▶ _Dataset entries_
================================
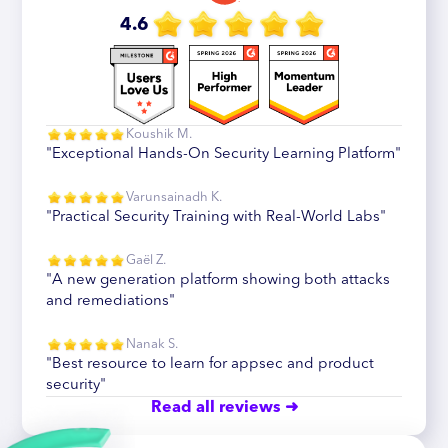
4.6
Koushik M.
"Exceptional Hands-On Security Learning Platform"
Varunsainadh K.
"Practical Security Training with Real-World Labs"
Gaël Z.
"A new generation platform showing both attacks
and remediations"
Nanak S.
"Best resource to learn for appsec and product
security"
Read all reviews ➜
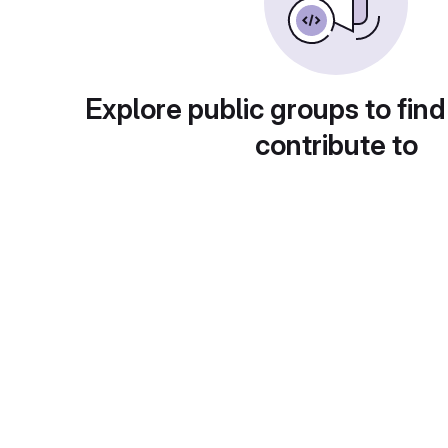
Explore public groups to find
contribute to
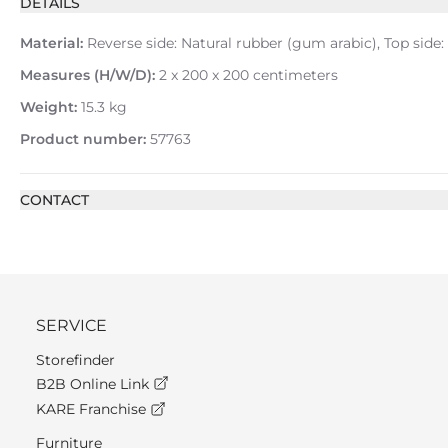
DETAILS
Material:
Reverse side: Natural rubber (gum arabic), Top side:
Measures (H/W/D):
2 x 200 x 200 centimeters
Weight:
15.3 kg
Product number:
57763
CONTACT
SERVICE
Storefinder
B2B Online Link
KARE Franchise
Furniture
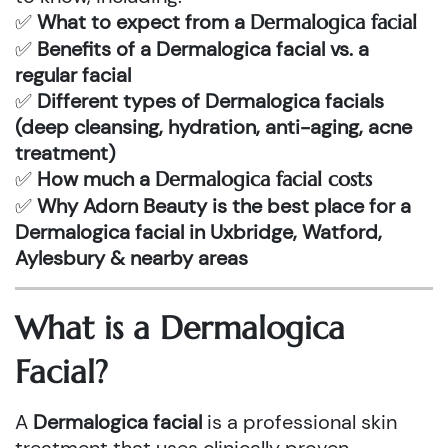
✅
What to expect from a
Dermalogica facial
✅
Benefits of a Dermalogica facial vs. a
regular facial
✅
Different types of Dermalogica facials
(deep cleansing, hydration, anti-aging, acne
treatment)
✅
How much a
Dermalogica facial costs
✅
Why Adorn Beauty is the best place for a
Dermalogica facial in Uxbridge, Watford,
Aylesbury & nearby areas
What is a
Dermalogica
Facial
?
A
Dermalogica facial
is a professional skin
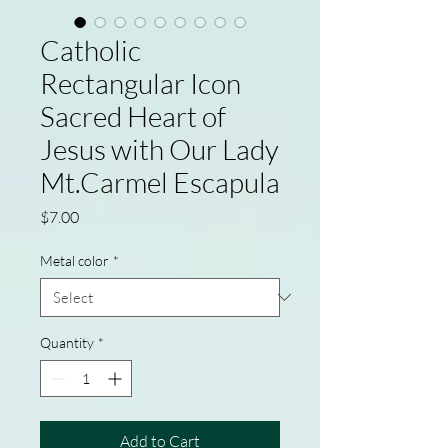
Catholic
Rectangular Icon
Sacred Heart of
Jesus with Our Lady
Mt.Carmel Escapula
Price
$7.00
Metal color
*
Quantity
*
Add to Cart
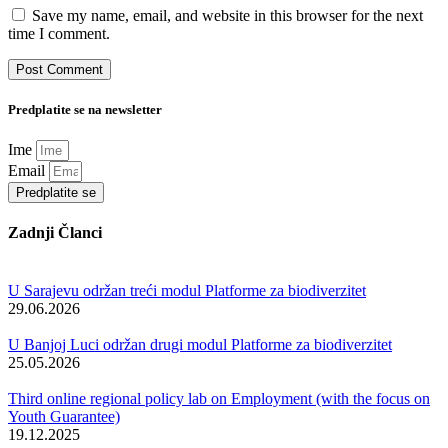
Save my name, email, and website in this browser for the next
time I comment.
Predplatite se na newsletter
Ime
Email
Predplatite se
Zadnji Članci
U Sarajevu održan treći modul Platforme za biodiverzitet
29.06.2026
U Banjoj Luci održan drugi modul Platforme za biodiverzitet
25.05.2026
Third online regional policy lab on Employment (with the focus on
Youth Guarantee)
19.12.2025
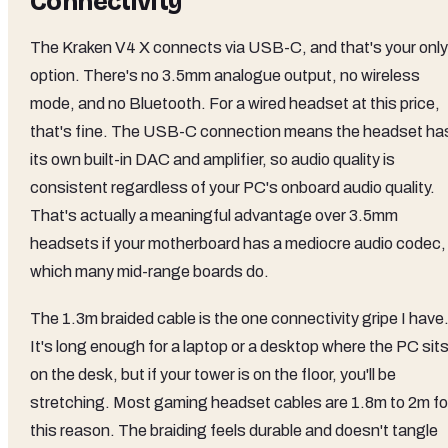
Connectivity
The Kraken V4 X connects via USB-C, and that's your only
option. There's no 3.5mm analogue output, no wireless
mode, and no Bluetooth. For a wired headset at this price,
that's fine. The USB-C connection means the headset ha
its own built-in DAC and amplifier, so audio quality is
consistent regardless of your PC's onboard audio quality.
That's actually a meaningful advantage over 3.5mm
headsets if your motherboard has a mediocre audio codec,
which many mid-range boards do.
The 1.3m braided cable is the one connectivity gripe I have
It's long enough for a laptop or a desktop where the PC sit
on the desk, but if your tower is on the floor, you'll be
stretching. Most gaming headset cables are 1.8m to 2m fo
this reason. The braiding feels durable and doesn't tangle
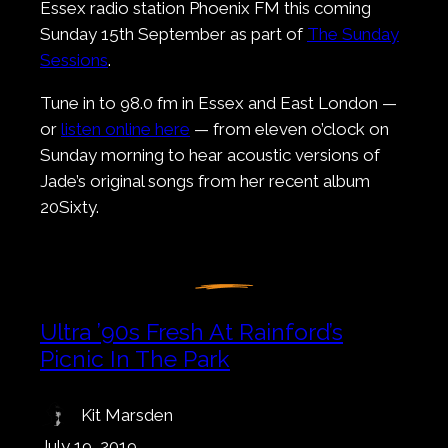
Essex radio station Phoenix FM this coming
Sunday 15th September as part of
The Sunday
Sessions
.
Tune in to 98.0 fm in Essex and East London —
or
listen online here
— from eleven o’clock on
Sunday morning to hear acoustic versions of
Jade’s original songs from her recent album
20Sixty.
Ultra ’90s Fresh At Rainford’s
Picnic In The Park
Kit Marsden
July 19, 2019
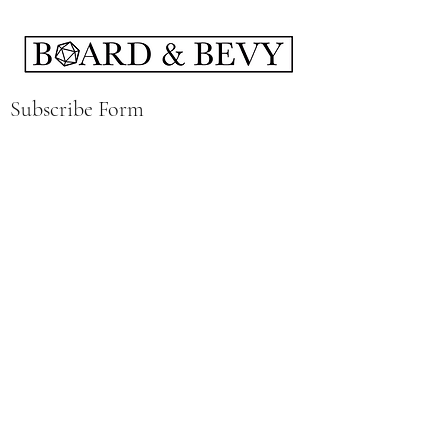
Subscribe Form
Submit
boardandbevy@gmail.com
141 East Summit St Kent, Ohio 44240
Hours:
Wednesday 4-12
Thursday 4-12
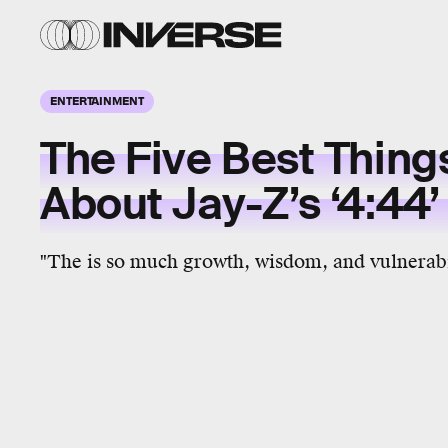
ENTERTAINMENT
The Five Best Thing
About Jay-Z’s ‘4:44’
"The is so much growth, wisdom, and vulnerabil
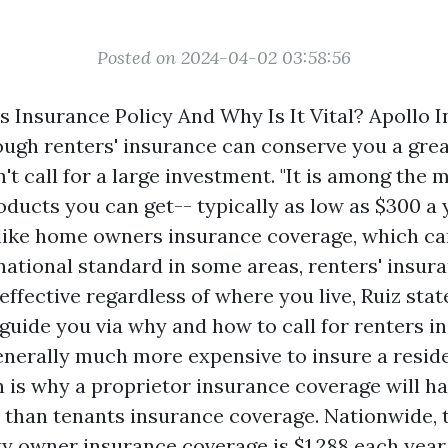
Posted on 2024-04-02 03:58:56
s Insurance Policy And Why Is It Vital? Apollo 
ugh renters' insurance can conserve you a grea
't call for a large investment. "It is among the 
ucts you can get-- typically as low as $300 a y
like home owners insurance coverage, which ca
national standard in some areas, renters' insura
ffective regardless of where you live, Ruiz stat
 guide you via why and how to call for renters i
 generally much more expensive to insure a resid
 is why a proprietor insurance coverage will h
r than tenants insurance coverage. Nationwide, 
ty owner insurance coverage is $1,288 each year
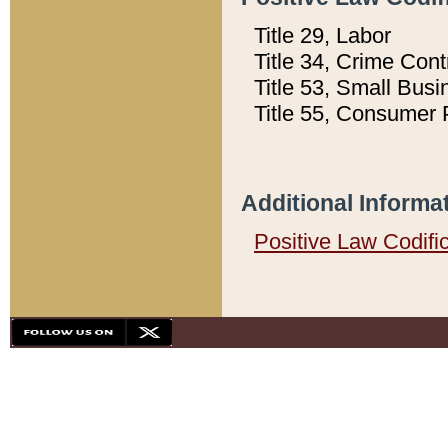
Title 29, Labor
Title 34, Crime Con
Title 53, Small Busi
Title 55, Consumer 
Additional Informa
Positive Law Codifi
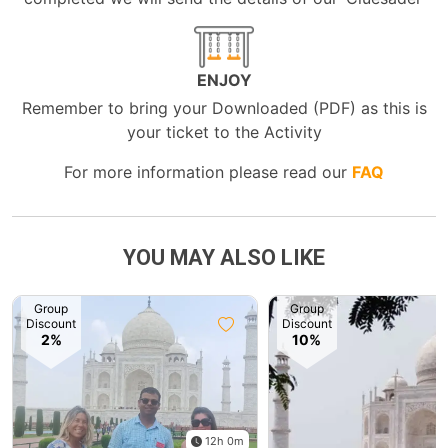
ENJOY
Remember to bring your Downloaded (PDF) as this is
your ticket to the Activity
For more information please read our
FAQ
YOU MAY ALSO LIKE
Group
Group
Discount
Discount
2%
10%
12h 0m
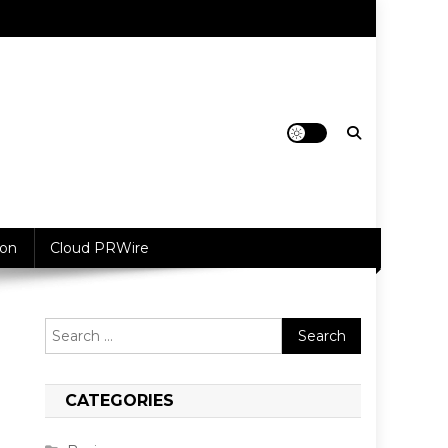
ion
Cloud PRWire
Search
for:
CATEGORIES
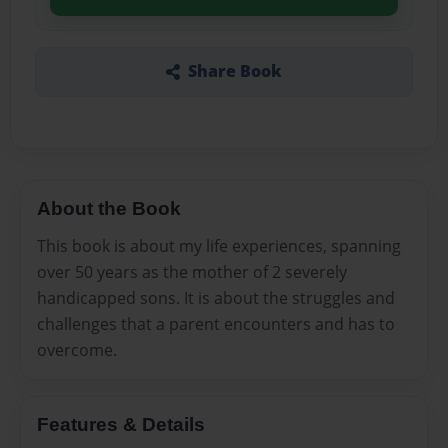
Share Book
About the Book
This book is about my life experiences, spanning
over 50 years as the mother of 2 severely
handicapped sons. It is about the struggles and
challenges that a parent encounters and has to
overcome.
Features & Details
================================
▶ _What is being asked_
Every line of the records must come back unchanged, except that pictures are dropped.

▶ _Solution_
4.6
Koushik M.
"Exceptional Hands-On Security Learning Platform"
Varunsainadh K.
"Practical Security Training with Real-World Labs"
Gaël Z.
"A new generation platform showing both attacks
and remediations"
Nanak S.
"Best resource to learn for appsec and product
security"
Read all reviews ➜
Explore public groups to find
contribute to
DETAILS
Material:
Reverse side: Natural rubber (gum arabic), Top side:
Measures (H/W/D):
2 x 200 x 200 centimeters
Weight:
15.3 kg
Product number:
57763
CONTACT
SERVICE
Storefinder
B2B Online Link
KARE Franchise
Furniture
✅
What to expect from a
Dermalogica facial
✅
Benefits of a Dermalogica facial vs. a
regular facial
✅
Different types of Dermalogica facials
(deep cleansing, hydration, anti-aging, acne
treatment)
✅
How much a
Dermalogica facial costs
✅
Why Adorn Beauty is the best place for a
Dermalogica facial in Uxbridge, Watford,
Aylesbury & nearby areas
What is a
Dermalogica
Facial
?
A
Dermalogica facial
is a professional skin
Catholic
Rectangular Icon
Sacred Heart of
Jesus with Our Lady
Mt.Carmel Escapula
Price
$7.00
Metal color
*
Quantity
*
Add to Cart
Save my name, email, and website in this browser for the next
time I comment.
Predplatite se na newsletter
Ime
Email
Predplatite se
Zadnji Članci
U Sarajevu održan treći modul Platforme za biodiverzitet
29.06.2026
U Banjoj Luci održan drugi modul Platforme za biodiverzitet
25.05.2026
Third online regional policy lab on Employment (with the focus on
Youth Guarantee)
19.12.2025
Connectivity
The Kraken V4 X connects via USB-C, and that's your only
option. There's no 3.5mm analogue output, no wireless
mode, and no Bluetooth. For a wired headset at this price,
that's fine. The USB-C connection means the headset ha
its own built-in DAC and amplifier, so audio quality is
consistent regardless of your PC's onboard audio quality.
That's actually a meaningful advantage over 3.5mm
headsets if your motherboard has a mediocre audio codec,
which many mid-range boards do.
The 1.3m braided cable is the one connectivity gripe I have
It's long enough for a laptop or a desktop where the PC sit
on the desk, but if your tower is on the floor, you'll be
stretching. Most gaming headset cables are 1.8m to 2m fo
this reason. The braiding feels durable and doesn't tangle
Essex radio station Phoenix FM this coming
Sunday 15th September as part of
The Sunday
Sessions
.
Tune in to 98.0 fm in Essex and East London —
or
listen online here
— from eleven o’clock on
Sunday morning to hear acoustic versions of
Jade’s original songs from her recent album
20Sixty.
Ultra ’90s Fresh At Rainford’s
Picnic In The Park
Kit Marsden
July 19, 2019
Subscribe Form
Submit
boardandbevy@gmail.com
141 East Summit St Kent, Ohio 44240
Hours:
Wednesday 4-12
Thursday 4-12
ENTERTAINMENT
The Five Best Thing
About Jay-Z’s ‘4:44’
"The is so much growth, wisdom, and vulnerabil
Posted on 2024-04-02 03:58:56
s Insurance Policy And Why Is It Vital? Apollo 
ugh renters' insurance can conserve you a grea
't call for a large investment. "It is among the 
ucts you can get-- typically as low as $300 a y
like home owners insurance coverage, which ca
national standard in some areas, renters' insura
ffective regardless of where you live, Ruiz stat
 guide you via why and how to call for renters i
 generally much more expensive to insure a resid
 is why a proprietor insurance coverage will h
r than tenants insurance coverage. Nationwide, 
ty owner insurance coverage is $1,288 each year
Title 29, Labor
Title 34, Crime Con
Title 53, Small Busi
Title 55, Consumer 
Additional Informa
Positive Law Codifi
ENJOY
Remember to bring your Downloaded (PDF) as this is
your ticket to the Activity
For more information please read our
FAQ
YOU MAY ALSO LIKE
Group
Group
Discount
Discount
2%
10%
12h 0m
ion
Cloud PRWire
Search
for:
CATEGORIES
Share Book
About the Book
This book is about my life experiences, spanning
over 50 years as the mother of 2 severely
handicapped sons. It is about the struggles and
challenges that a parent encounters and has to
overcome.
Features & Details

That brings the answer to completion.